An autopsy is performed in two different phases—an external examination and an internal
one.
In the first phase, McDonald explained, the forensic pathologist will note any identifying
characteristics and any obvious signs of natural disease. The body will be assessed
for post-mortem changes including rigor mortis (stiffening of the joints and muscles)
or livor mortis (settling of the blood) which may help determine time of death. Other
factors including discoloration, bloating, skin slippage or insect activity will also
be noted. The external examination is documented with photography and the forensic
pathologist’s notes.
The next phase involves examining the internal organs. That process begins with a
y-shaped incision in which the chest cavity is opened.
“At that point, we’re going to start to examine the different layers we’re seeing,”
McDonald said.
This examination includes looking for abnormal accumulations of fluids and any unusual
masses. The forensic pathologist will also inspect the organs while still in place.

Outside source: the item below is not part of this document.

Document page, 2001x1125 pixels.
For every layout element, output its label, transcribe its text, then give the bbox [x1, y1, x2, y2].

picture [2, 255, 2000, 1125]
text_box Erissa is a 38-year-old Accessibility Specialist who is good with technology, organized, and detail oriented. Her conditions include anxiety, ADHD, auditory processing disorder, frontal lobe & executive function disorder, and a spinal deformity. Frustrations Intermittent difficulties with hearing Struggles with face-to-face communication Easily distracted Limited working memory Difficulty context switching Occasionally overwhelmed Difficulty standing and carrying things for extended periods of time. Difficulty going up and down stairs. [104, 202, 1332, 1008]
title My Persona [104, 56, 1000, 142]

When a gunshot wound is involved, the forensic pathologist will note the wound path,
which organs were struck by the bullet and the amount of blood loss internally. In
those cases, recovery of the bullet is critical.
“They are very important pieces of evidence,” McDonald said.

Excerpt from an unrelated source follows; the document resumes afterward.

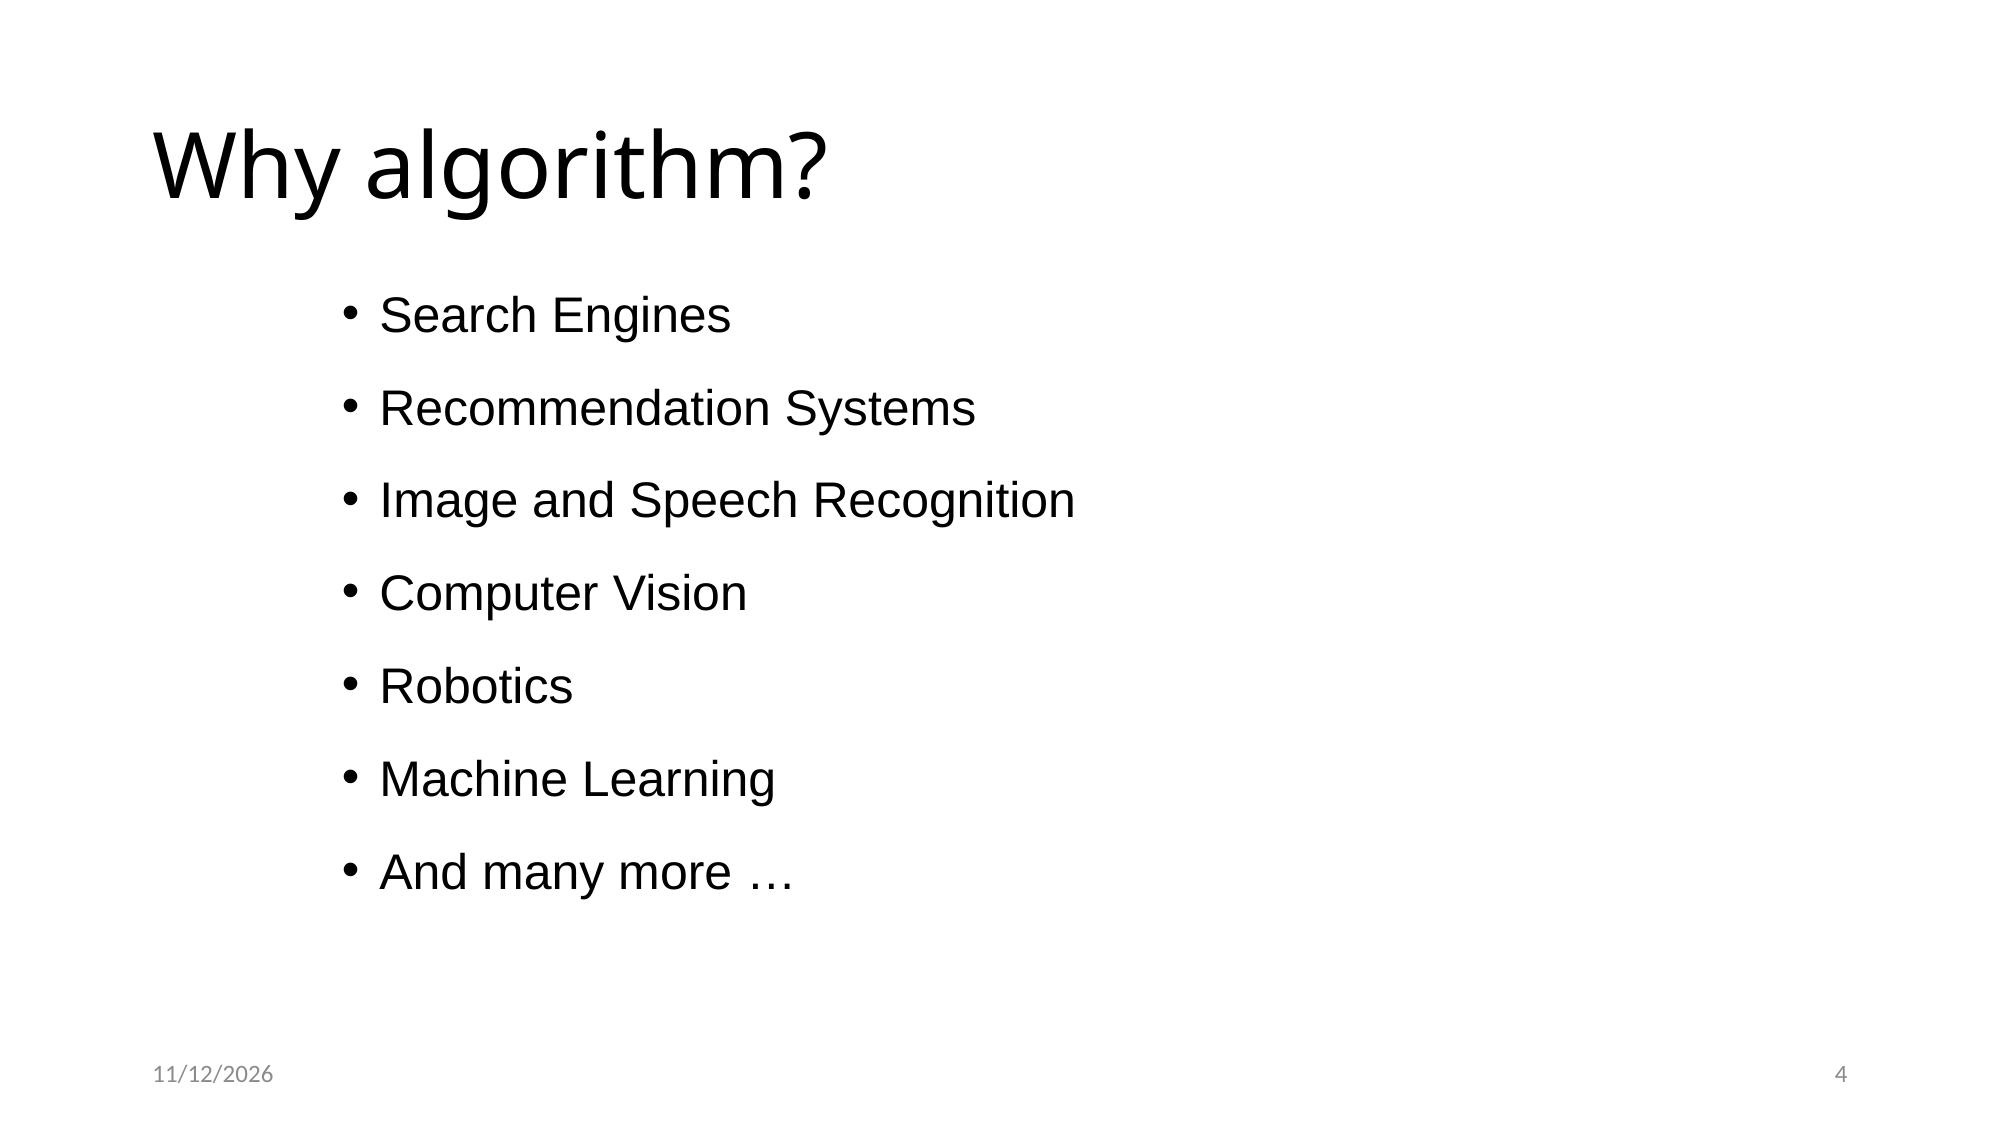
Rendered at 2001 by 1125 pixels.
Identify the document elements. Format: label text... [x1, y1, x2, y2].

After the in situ examination is completed, the organs will be removed, examined,
weighed, dissected and sampled. In some cases, slides may be prepared for microscopic
examination.
During the internal examination, the forensic pathologist or autopsy technician will
also collect fluid samples including bile, blood, vitreous and gastric fluids.
After everything has been examined, the organs are placed back in the body.
“We do pride ourselves in the ability to do a complete autopsy but still allow the
family to have a funeral with an open casket if they opt to do that,” McDonald said.